Malgré l’amour que porte Agnete à ses filles et sa promesse de continuer d’être un père pour elles, les relations subissent elles aussi une transition. Il faut s’habituer à vivre avec des parents séparés, à voir le corps de son père changer, à la voir s’épanouir dans une nouvelle vie, prendre possession de son corps, de sa féminité. Si Caro accepte facilement ces changements, Emma a un blocage. Malou Reymann décide de faire de ce personnage le centre du récit et la caméra prend son point de vue. Quand l’annonce du divorce est faite, Agnete disparaît petit à petit de l’écran, comme si Emma voulait l’effacer de sa vie. Elle refuse même de la voir habiller en femme, se met un bandeau sur les yeux, empêchant le spectateur de la voir également. Nous avons droit à quelques bribes d’informations quant à l’opération, mais la transition en elle-même se place en arrière plan. Malou Reymann privilégie les relations et met l’accent sur l’expérience et l’effet que provoque le choix d’Agnete plutôt que la transition en elle-même. En conséquence, elle questionne la norme, le fait de ne pas s’y plier si l’envie n’y est pas et d’explorer les choix qui s’offrent à nous, malgré les obstacles.
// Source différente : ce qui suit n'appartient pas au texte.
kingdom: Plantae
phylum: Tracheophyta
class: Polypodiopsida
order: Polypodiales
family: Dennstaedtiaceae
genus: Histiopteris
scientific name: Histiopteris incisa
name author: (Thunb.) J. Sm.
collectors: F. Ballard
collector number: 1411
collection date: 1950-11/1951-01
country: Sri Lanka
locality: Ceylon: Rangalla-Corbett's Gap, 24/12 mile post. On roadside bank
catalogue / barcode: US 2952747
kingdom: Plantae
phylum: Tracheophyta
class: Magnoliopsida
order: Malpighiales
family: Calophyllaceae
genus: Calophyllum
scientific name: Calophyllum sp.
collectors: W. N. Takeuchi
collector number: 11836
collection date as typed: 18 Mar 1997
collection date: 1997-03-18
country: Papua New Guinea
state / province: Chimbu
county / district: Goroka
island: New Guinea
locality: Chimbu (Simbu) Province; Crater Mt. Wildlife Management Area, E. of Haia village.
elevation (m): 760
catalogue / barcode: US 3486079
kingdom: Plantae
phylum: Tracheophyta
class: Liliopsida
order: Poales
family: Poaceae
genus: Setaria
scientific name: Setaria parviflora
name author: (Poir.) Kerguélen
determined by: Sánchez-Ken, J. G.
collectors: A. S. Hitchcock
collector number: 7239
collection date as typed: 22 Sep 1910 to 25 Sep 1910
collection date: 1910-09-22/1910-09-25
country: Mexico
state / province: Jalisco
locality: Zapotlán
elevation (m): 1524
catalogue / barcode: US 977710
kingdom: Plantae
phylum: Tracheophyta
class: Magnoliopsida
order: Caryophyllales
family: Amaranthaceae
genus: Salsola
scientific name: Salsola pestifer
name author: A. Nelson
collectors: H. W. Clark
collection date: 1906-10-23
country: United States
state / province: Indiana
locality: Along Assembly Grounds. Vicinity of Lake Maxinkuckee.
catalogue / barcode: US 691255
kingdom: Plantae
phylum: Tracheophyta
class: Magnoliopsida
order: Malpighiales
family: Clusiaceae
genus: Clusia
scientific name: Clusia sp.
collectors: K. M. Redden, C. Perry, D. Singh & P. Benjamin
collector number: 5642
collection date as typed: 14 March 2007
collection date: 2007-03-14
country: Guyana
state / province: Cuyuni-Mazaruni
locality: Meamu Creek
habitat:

Si Emma a perdu le père que la société voudrait qu’elle ait, elle a gagné un parent tendre et aimant, en phase avec son corps et son genre, ce qui au final est le plus important. On peut cependant regretter ce choix de ne pas donner le rôle à un acteur transgenre, malgré l’explication de la réalisatrice, qui privilégie l’ambivalence de jouer à la fois Thomas et Agnete, “Quelqu’un qui ait une physionomie particulière, et qui puisse passer d’un corps d’homme à l’expression de sa féminité [...] trouver quelqu’un qui puisse jouer et vivre en même temps sa transition était impossible.”